Let me start with reverse order which feature extraction and why there is need of feature selection and dimensionality reduction.
Starting with the usage of feature extraction which is mainly for classification purposes. The classification is the process of making a decision on which category particular object belongs. It has two phases i) training phase, where given the data or objects their properties are learned using some process (feature extraction) ii) testing phase, where the unknown object is classified using the features learned in the previous (training) phase.
Feature extraction as the name suggests given the data aim is to find the underlying pattern. This underlying pattern which is term as feature corresponding to that respective data. There are various methodologies existing for feature extraction such as Support Vector Machine(SVM).

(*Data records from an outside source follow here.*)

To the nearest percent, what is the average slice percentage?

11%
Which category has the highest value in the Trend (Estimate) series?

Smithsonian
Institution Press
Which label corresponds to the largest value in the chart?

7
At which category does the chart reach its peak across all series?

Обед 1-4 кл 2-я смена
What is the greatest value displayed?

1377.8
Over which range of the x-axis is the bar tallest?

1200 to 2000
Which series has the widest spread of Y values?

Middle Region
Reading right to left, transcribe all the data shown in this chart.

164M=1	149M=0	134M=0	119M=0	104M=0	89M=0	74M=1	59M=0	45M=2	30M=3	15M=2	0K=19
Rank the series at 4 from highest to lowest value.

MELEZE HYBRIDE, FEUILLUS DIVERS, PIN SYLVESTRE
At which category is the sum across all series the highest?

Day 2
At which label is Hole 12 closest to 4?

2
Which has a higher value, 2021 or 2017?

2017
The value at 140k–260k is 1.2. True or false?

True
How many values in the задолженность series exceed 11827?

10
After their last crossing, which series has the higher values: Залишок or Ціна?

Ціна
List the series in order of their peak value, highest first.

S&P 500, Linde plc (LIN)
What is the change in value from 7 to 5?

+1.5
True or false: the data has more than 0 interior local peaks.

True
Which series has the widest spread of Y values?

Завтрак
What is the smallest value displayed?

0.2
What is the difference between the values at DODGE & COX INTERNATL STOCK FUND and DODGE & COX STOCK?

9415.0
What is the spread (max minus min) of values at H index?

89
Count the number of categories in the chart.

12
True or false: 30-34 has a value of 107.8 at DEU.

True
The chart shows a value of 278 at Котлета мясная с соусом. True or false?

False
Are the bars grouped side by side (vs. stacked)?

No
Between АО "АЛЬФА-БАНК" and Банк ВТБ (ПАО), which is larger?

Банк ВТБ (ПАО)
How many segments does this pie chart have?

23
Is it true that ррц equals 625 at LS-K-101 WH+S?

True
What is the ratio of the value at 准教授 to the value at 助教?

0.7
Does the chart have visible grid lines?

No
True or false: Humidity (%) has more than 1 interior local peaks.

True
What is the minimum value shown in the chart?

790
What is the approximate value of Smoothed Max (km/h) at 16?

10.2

Now, feature extraction should generate features which should be
- optimal set of features
Feature Selection: A specific set of data can be represented either by a single feature or set of features. In the classification process, a system is trained for at least two classes. So the training system will either generate a single feature or set of features. These features should possess the properties stated above.
The problem comes when there is a feature set for each class and there exists correlation between some of the features. That implies among those correlating features one or few are sufficient for representation and that is where feature selection comes in to picture. Also, these features need to be stored with the increase in feature set memory requirement also increases.
Then comes the dimensionality reduction which is nothing but the part of feature selection process. It is the process of choosing the optimal set of features which best describe the data. There are many techniques for the same such as principal component analysis, independent component analysis, and matrix factorization etc.